As humans, we all have ‘animalistic’ tendencies; to eat, to sleep, to go after a mate, and most importantly, to be a success, in any sense of the word. We are all creatures. But unlike animals, humans are emotional and irrational; we judge, we criticise and we want what gratifies ourselves.
Everyone’s a Writer
It’s an old saying that everyone, no matter what level of intelligence he or she holds, has a story within them. We all have something to say. A story of profound events within our lives, a regular, hilarious day at home with the kids, a dream of such magnitude and un-forgettability that it’s worth putting pen to paper; there’s plenty that each of us could say.
A small minority of the most successful authors out there can profess to be the best writers with the highest level of technical knowledge when it comes to the written word. What about the rest? They had an idea. They took that idea forward, focused on their goal and made a success of their lives. The idea came first, they dealt with the rest later – learning how to write for their audience, reading their own work, editing their work, re-editing their work, getting friends to edit it, finding an agent to edit it before eventually publishing.
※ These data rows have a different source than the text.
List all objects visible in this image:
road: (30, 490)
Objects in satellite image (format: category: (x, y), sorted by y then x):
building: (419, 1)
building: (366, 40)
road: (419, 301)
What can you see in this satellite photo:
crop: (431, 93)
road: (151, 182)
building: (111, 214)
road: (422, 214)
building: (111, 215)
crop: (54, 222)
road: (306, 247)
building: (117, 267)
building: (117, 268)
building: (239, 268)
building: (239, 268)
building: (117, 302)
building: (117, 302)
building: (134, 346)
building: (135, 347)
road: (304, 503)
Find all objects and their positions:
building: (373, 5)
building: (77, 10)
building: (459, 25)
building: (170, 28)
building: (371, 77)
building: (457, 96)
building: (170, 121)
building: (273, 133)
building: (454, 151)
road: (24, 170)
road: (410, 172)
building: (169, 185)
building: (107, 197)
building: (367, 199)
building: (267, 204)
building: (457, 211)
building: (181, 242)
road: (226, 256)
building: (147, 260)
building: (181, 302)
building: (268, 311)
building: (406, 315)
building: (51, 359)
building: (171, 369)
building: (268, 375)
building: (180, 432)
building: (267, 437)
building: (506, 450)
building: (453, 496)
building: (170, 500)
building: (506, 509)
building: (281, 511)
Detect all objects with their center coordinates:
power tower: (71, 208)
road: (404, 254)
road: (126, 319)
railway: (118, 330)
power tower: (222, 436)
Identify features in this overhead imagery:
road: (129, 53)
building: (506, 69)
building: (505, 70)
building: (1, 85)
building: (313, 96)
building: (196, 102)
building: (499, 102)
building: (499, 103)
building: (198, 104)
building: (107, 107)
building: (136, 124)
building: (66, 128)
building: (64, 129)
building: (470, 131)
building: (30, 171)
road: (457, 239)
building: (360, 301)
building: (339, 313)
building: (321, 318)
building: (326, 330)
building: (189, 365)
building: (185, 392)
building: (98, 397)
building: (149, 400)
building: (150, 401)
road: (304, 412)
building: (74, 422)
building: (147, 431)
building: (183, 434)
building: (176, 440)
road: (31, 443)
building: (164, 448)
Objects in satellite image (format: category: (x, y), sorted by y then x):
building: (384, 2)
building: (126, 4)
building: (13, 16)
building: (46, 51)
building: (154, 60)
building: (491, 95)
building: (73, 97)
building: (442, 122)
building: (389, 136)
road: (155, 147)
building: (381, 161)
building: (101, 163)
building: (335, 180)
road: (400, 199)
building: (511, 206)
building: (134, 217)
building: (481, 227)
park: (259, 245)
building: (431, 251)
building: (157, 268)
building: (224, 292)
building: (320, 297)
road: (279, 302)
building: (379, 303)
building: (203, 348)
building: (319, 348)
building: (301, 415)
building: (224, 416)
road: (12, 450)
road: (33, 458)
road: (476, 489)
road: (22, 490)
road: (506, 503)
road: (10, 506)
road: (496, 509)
Or, in more modern times, finding a target audience, learning how to engage that target audience and self-publishing.
As many a self-help author has re-iterated, it’s not about how well you can write, it’s about how passionate you are with your idea and how you make others passionate about your idea too.
Avoid Critising Others
You may wonder what criticising others has to do with writing. In fact, many a writer both published and unpublished has let him or herself down by criticising the actions of others, whether that be in person, on paper, on social media or in interview.
As Dale Carnegie, author of How to Win Friends and Influence People (1936) would say, “When dealing with people, let us remember we are not dealing with creatures of logic. We are dealing with creatures of emotion, creatures bristling with prejudices and motivated by pride and vanity.”
Of course, there are writers in the world who make a living from critiquing the work of others’ and while an author’s pride may be hurt when reading a bad review, if one is a good critique writer, the author should be influenced and motivated to do better.
This Carnegie book has sold a mere 30 million copies and has been updated several times but never re-written. Carnegie, more than anyone, knew the power of words and the impact they could have on a person, both positive and negative.
Writing isn’t just about skill. It’s about how well you portray your ideas and influence the audience; giving them what they want, not just what you think they need. Success will follow.
“If there is any one secret of success, it lies in the ability to get the other person’s point of view and see things from that person’s angle as well as from your own,” writes Carnegie.
We are all creatures, let your writing creature be free.